During preliminary hearings leading to his trial, the prosecution accused Higazy of being the most significant player in the 911 conspiracy. While the court hearings proceeded, a pilot for an American airline company came to the hotel to inquire about his radio that he had left in his room. The hotel management contacted the FBI and, once they were satisfied that the radio did not belong to Higazy, charges against him were dropped. Padilla, of course, was not so lucky, nor the hundreds of others languishing in Guantanamo Bay, where they have suffered torture, humiliation and as yet have no prospect of a trial, fair or otherwise.

But that is precisely the purpose of these kangaroo trials and the vicious propaganda against Muslims. The media hysteria about the Padilla case, and the broader sensationalist fear-mongering about “Islamic terrorism” as an existential threat to the US and its people, are deliberate policies being used by the ruling elites in the West to maintain themselves in power. These elites are in constant need of enemies, real or imagined, to justify their endless wars of aggression against other peoples. For 50 years in the twentieth century, communism was projected as the West’s principal enemy. Muslims were pressed into service to fight the “godless” communists, most particularly in Afghanistan. When the Soviet Union disintegrated in the early nineties, Islam immediately replaced communism as the West’s main enemy, although Muslims had hitherto been the West’s allies.

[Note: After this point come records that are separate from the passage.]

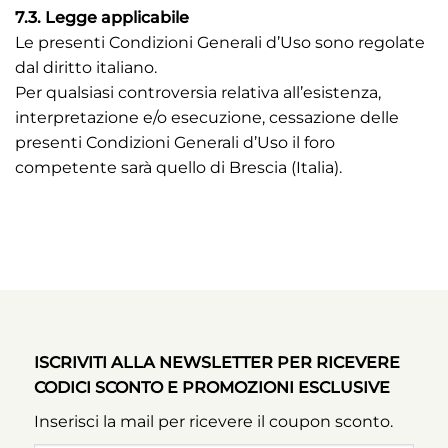
7.3. Legge applicabile
Le presenti Condizioni Generali d’Uso sono regolate
dal diritto italiano.
Per qualsiasi controversia relativa all’esistenza,
interpretazione e/o esecuzione, cessazione delle
presenti Condizioni Generali d’Uso il foro
competente sarà quello di Brescia (Italia).
ISCRIVITI ALLA NEWSLETTER PER RICEVERE
CODICI SCONTO E PROMOZIONI ESCLUSIVE
Inserisci la mail per ricevere il coupon sconto.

There are several motives for the West to wage open-ended wars, the most important of which is the need for raw materials and resources that exist in other lands. “They have our oil under their soil,” say bumper stickers, poking fun at US policy: but in reality it is much closer to the West’s version of the truth, reflecting unofficial American thinking to justify the war on Iraq. When five percent of the world’s population, residing in North America, is led to believe that they have the right to consume 30 percent of the world’s energy resources and to maintain a standard of living that the rest of the world cannot dream of being able to afford, such a population can easily be persuaded to support wars on other peoples. Further, these “others” have to be demonized to create an environment of hatred: this removes any lingering doubts in the minds of those who might question the necessity for wars, or at least such vicious ones in which millions of people are killed.

Despite the shrill propaganda about the “Islamic threat” and the need for endless war against terrorism, facts do not support the premise on which such policies are based. According to Europol, of the 498 terrorist attacks in the European Union in 2006, 424 were perpetrated by separatist groups and only one was carried out by Muslims. Of the remainder, 55 were by left-wing groups and 18 by various other terrorists. How does one explain the dissonance between these figures and the vicious propaganda unleashed against Muslims? True, Western officials, in both Europe and North America, are quick to claim that it is because the “vigilance” of law-enforcement agencies has prevented Muslims from carrying out more attacks. This is an ingenuous argument on a par with the now-disgraced former US defence secretary Donald Rumsfeld’s assertion when confronted about the non-existent Iraqi weapons of mass destruction: “the absence of proof is not proof of absence”. It is difficult, if not impossible, to refute such ‘logic’. But one must ask: why has there been so little noise about the large numbers of terrorist acts perpetrated by separatist groups (85 percent) while Muslims accounted for only 0.2 percent? The simple answer is that Muslims are the real target of this campaign for other reasons; reality has nothing to do with it.